**TO-DO ITEM:** Print exactly the lines below between the line holding "Identify the document" and the line holding "Rendered at 1500 by 1125 pixels.", inclusive, and nothing more.

Dataset excerpts:

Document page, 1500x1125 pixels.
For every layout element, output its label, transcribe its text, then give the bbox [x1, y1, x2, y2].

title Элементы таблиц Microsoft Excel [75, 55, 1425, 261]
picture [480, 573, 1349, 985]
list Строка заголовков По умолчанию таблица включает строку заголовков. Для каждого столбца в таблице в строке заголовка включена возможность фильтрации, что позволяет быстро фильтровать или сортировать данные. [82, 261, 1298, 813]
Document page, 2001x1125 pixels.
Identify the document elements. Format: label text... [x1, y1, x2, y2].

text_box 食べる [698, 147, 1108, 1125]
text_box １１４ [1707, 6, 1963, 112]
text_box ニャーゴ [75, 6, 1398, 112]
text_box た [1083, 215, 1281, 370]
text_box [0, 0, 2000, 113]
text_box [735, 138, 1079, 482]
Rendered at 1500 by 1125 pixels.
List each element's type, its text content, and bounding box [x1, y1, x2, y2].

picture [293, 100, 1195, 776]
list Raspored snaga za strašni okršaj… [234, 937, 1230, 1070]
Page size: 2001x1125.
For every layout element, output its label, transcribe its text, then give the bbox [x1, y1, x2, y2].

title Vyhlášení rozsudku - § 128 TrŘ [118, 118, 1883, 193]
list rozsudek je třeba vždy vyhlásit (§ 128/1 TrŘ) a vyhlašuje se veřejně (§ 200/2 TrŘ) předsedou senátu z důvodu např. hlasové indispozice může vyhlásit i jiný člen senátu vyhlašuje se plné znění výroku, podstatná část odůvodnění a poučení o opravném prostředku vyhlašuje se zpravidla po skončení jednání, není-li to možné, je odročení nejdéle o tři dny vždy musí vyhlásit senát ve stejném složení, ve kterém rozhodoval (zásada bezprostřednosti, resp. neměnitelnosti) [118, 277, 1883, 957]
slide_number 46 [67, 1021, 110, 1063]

**EXERCISE SOLUTION:**
Identify the document elements. Format: label text... [x1, y1, x2, y2].

text_box 食べる [698, 147, 1108, 1125]
text_box １１４ [1707, 6, 1963, 112]
text_box ニャーゴ [75, 6, 1398, 112]
text_box た [1083, 215, 1281, 370]
text_box [0, 0, 2000, 113]
text_box [735, 138, 1079, 482]
Rendered at 1500 by 1125 pixels.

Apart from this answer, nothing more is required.